Unsaturated coordination modes of Mn/V in manganese vanadate: Inner capture and surface migration of zinc ions for high performance zinc-ion battery

It was synthesized Mn 0·2 V 2 O 5 (H 2 O)·H 2 O (MnVO) porous microflowers and Ti 0·055 V 2 O 5 (H 2 O) 2 ·H 2 O (TiVO) nanosheets. Rietveld refinements and high-angle annular dark-field (HAADF)-scanning transmission election microscope (STEM) reveal they are both constructed by two-dimensional (2D) V-O-V monolayers, lamellar hydrated metal ions and uncoordinated water molecules, in which all the V centers exhibit unsaturated coordination modes. Density functional theory (DFT) calculation proves that the exposed unsaturated V centers on the MnVO (001) surface can boost Zn 2+ migration along the surface with a low barrier of 0.61 eV. Therefore, MnVO shows a dominant surface-controlled capacity.
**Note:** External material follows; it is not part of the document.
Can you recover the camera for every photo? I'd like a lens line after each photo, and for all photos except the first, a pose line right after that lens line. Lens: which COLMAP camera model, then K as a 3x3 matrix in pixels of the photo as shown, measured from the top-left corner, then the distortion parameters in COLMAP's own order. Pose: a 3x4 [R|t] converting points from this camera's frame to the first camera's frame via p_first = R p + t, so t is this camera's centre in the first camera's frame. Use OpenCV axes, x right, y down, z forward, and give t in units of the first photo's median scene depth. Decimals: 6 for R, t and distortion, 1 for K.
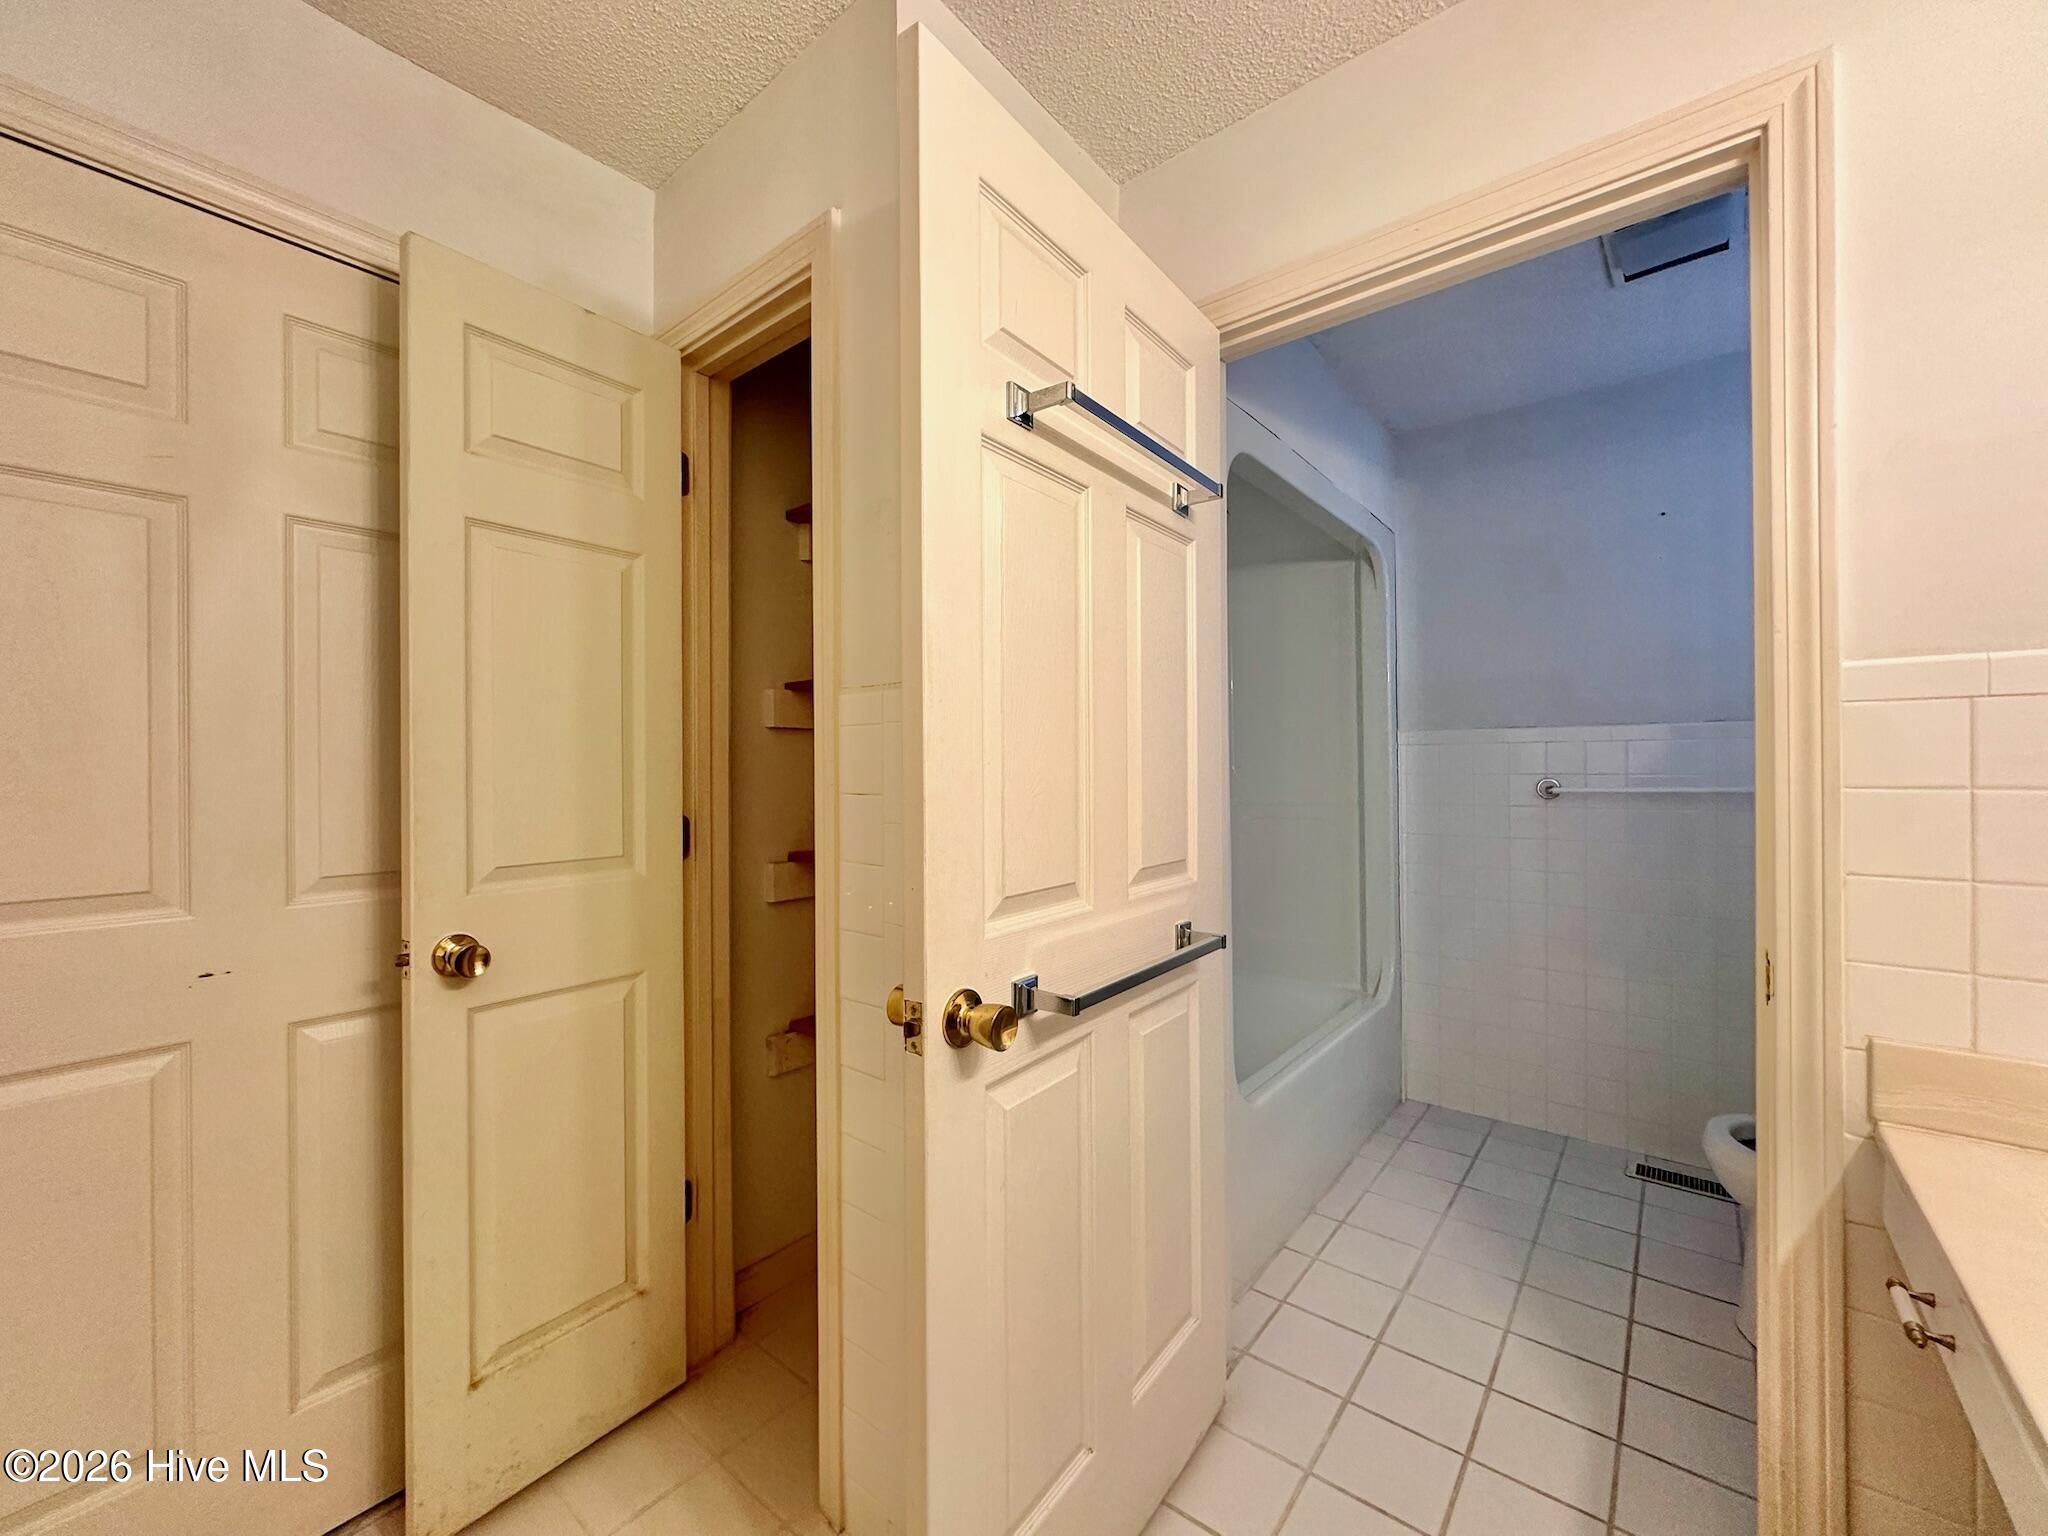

MnVO displays excellent Zn 2+ storage behavior (435 mAh g -1 at 0.1 A g -1 ) with a capacity retention of 96.4 % after 1000 discharge/charge cycles at 5 A g -1 , which is superior to TiVO. And MnVO and TiVO both show higher capacities than the commercial V 2 O 5 . Ex situ characterizations of MnVO discover a conversion of MnVO → Zn m (MnVO) and a partial phase transformation mechanism of MnVO → Zn 3 (OH) 2 V 2 O 7 ·2H 2 O during discharge/charge process. And DFT calculations reveal the intercalation of Zn 2+ into some sites in the inner channel of MnVO is irreversible, leading to the accumulation of Zn 2+ with almost unchanged interlayer spacing. • Mn 0 · 2 V 2 O 5 (H 2 O)·H 2 O (MnVO) exhibits excellent Zn 2+ storage behavior. • Rietveld Refinement reveals MnVO is constructed by V–O–V monolayer and {Mn(H 2 O) 4 } 2+ . • The Mn/V centers in MnVO are both unsaturated coordinated. • The conversion of MnVO .→ Zn m (MnVO) doesn't change the interlayer spacing obviously. • DFT simulation confirms a low Zn 2+ migration barrier on MnVO (001) surface.